Benchmark 6: Latency Variance — Async p99 Is 29x Higher
Scenario: 100 concurrent queries, measure per-query latency at p50, p95, p99.
| Percentile | Sync | Async | Ratio |
|---|---|---|---|
| p50 (median) | 4.6ms | 1,165ms | 253x |
| p95 | 38.4ms | 1,185ms | 31x |
| p99 | 41.2ms | 1,192ms | 29x |
Why? This is Cal Paterson's finding proven in practice:
- Sync (threads): OS preemptive scheduler distributes CPU time fairly across threads. No single request starves.

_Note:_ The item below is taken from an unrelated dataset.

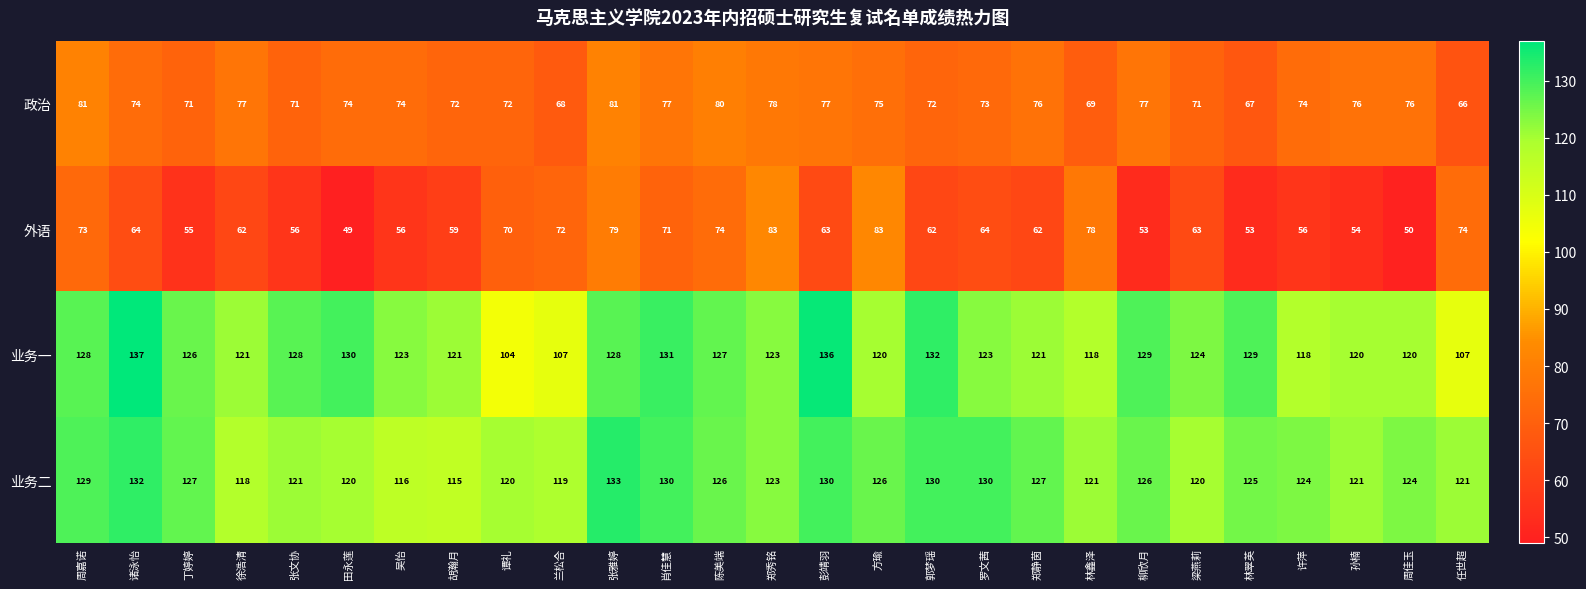

List the series in order of their peak value, lowest first.

政治, 外语, 业务二, 业务一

- Async (event loop): Cooperative scheduling — if one coroutine takes longer than expected, all other waiting coroutines are delayed. The event loop is single-threaded.

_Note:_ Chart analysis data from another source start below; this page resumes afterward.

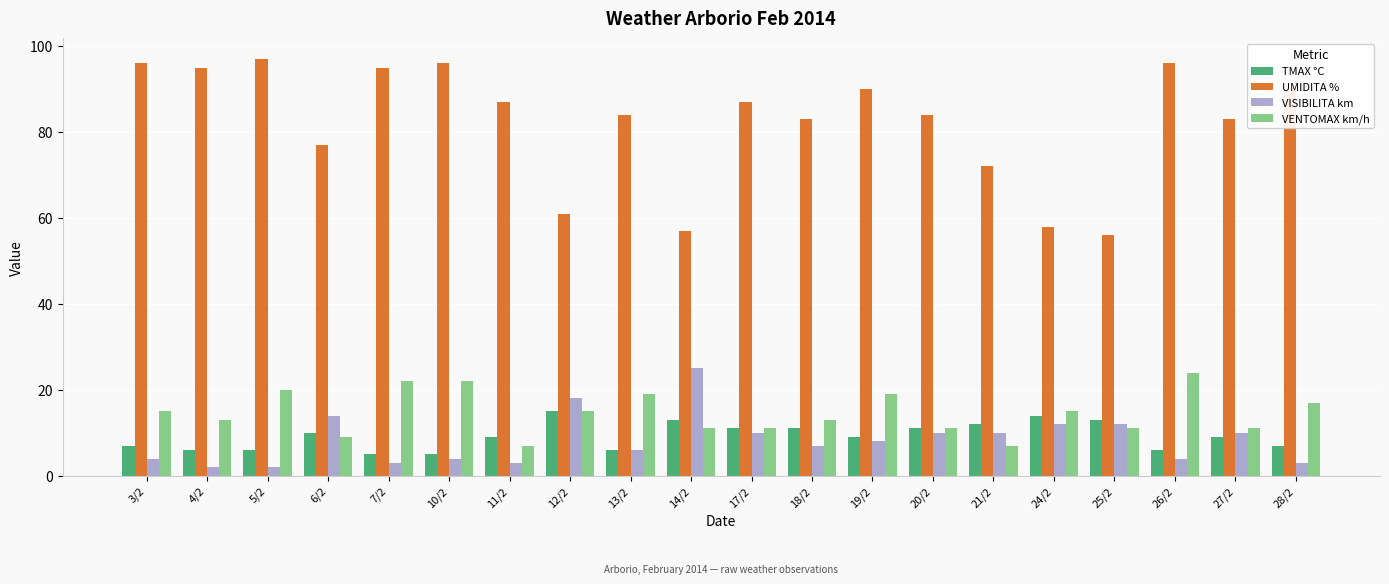

What is the difference between the second highest and second lowest values in the TMAX °C series?

9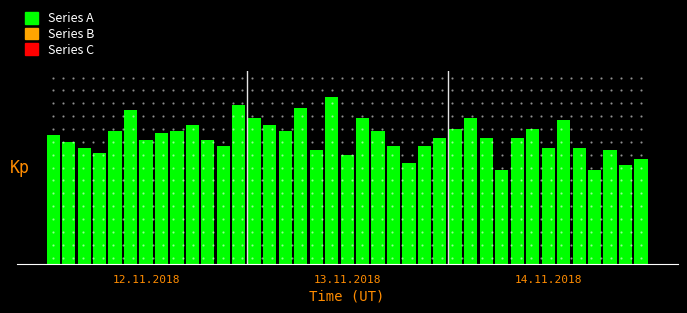

List the labels in order of value, largest first.

18, 12, 16, 5, 13, 20, 27, 33, 9, 14, 26, 31, 4, 8, 15, 21, 7, 0, 25, 28, 30, 6, 10, 1, 11, 22, 24, 2, 32, 34, 17, 36, 3, 19, 38, 23, 37, 29, 35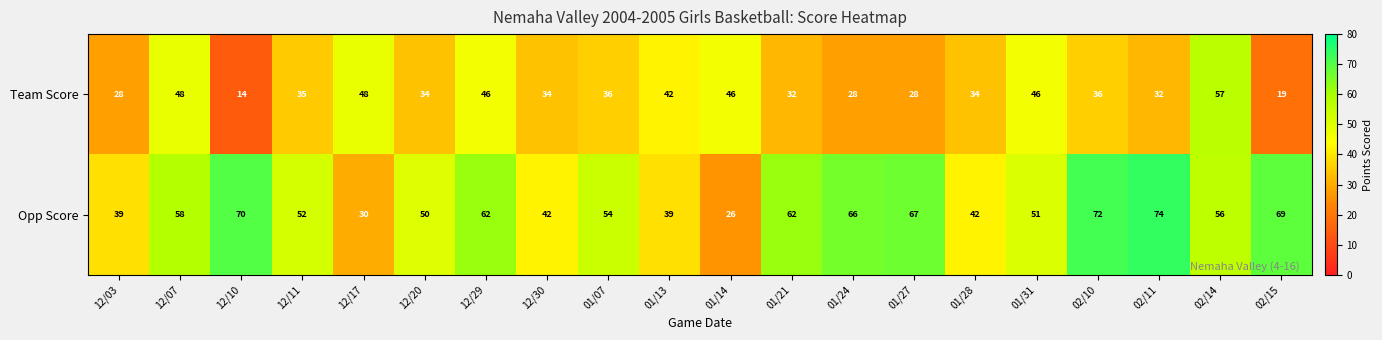

What value does the Team Score series have at 01/21, to the nearest 10?

30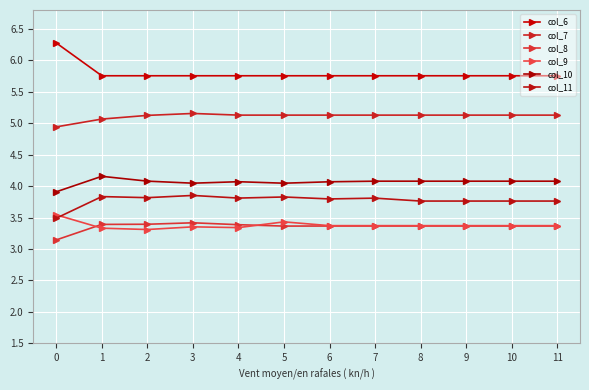

What are all the series names shown in the legend?

col_6, col_7, col_8, col_9, col_10, col_11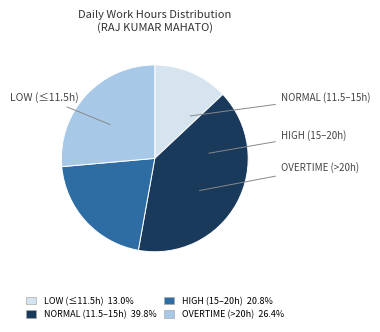

Does any single category account for the majority?

No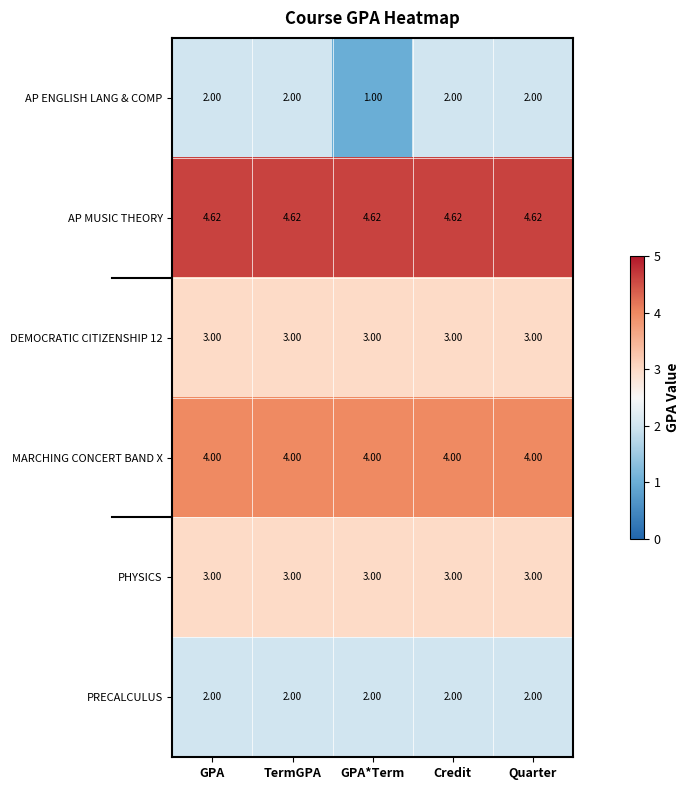

What is the spread (max minus min) of values at Credit?

2.6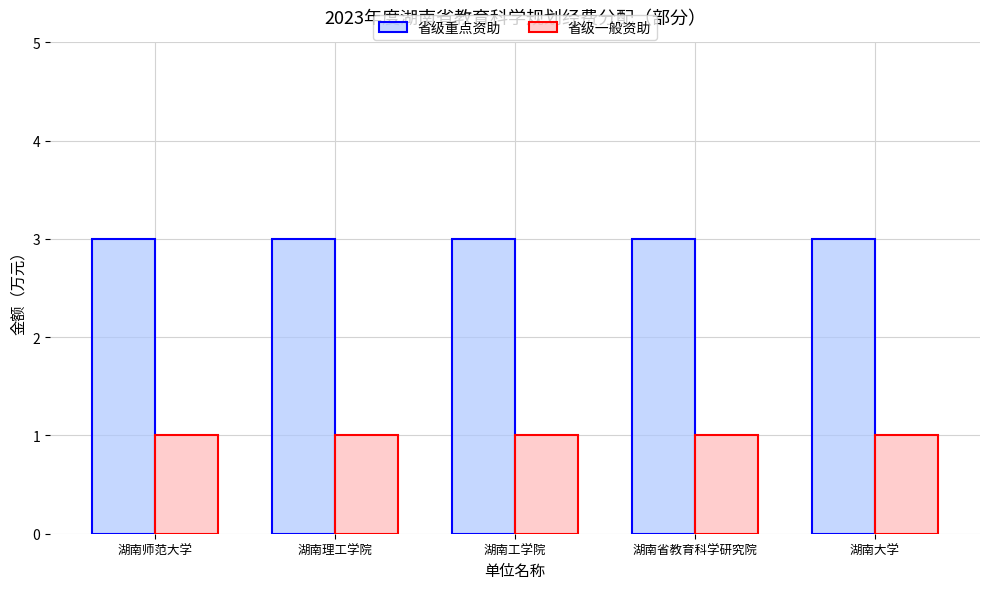

What is the lowest value of the 省级一般资助 series?

1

Key takeaway: If your SLA requires low p99 latency (real-time trading, gaming, health monitoring), sync with thread pools may be more predictable than async.
The Decision Framework
Here's my practical guide after running these benchmarks:
| Scenario | Use | Why |
|---|---|---|
| High-concurrency I/O (100+ connections) | Async | 40x faster, 107x less memory |
| CPU-heavy computation | Multiprocessing | 3.4x faster, true parallelism |
| Localhost database | Sync | 8x faster, simpler code |
| Remote database (5ms+ latency) | Async | Overlaps I/O waits |
| Strict p99 requirements | Sync | 29x lower tail latency |
| Simple scripts / CLIs | Sync | KISS — no async complexity |
| WebSocket / real-time | Async | Memory-efficient at scale |
Run It Yourself
All benchmarks are open source and reproducible:
# Clone and setup
git clone https://github.com/henryonai/blog-code.henryonai.com
cd blog-code.henryonai.com
make setup
# Run non-DB demos
cd packages/260325-benchmark-async-vs-sync
make run-all
# Run with PostgreSQL
make docker-up
make test-db
# Generate charts
make charts
Final Thoughts
Async Python is a powerful tool — but it's not a silver bullet. The most important lesson from these benchmarks:
Async excels at waiting efficiently. It doesn't make your code run faster — it makes your code wait smarter.
Before reaching for async/await, ask yourself: "Is my bottleneck I/O wait time, or actual computation?" If it's I/O with high concurrency, async is your friend. For everything else, sync is simpler, more predictable, and often faster.
The Python 3.13 free-threaded mode (no GIL) may change this calculus in the future — but that's a topic for another benchmark.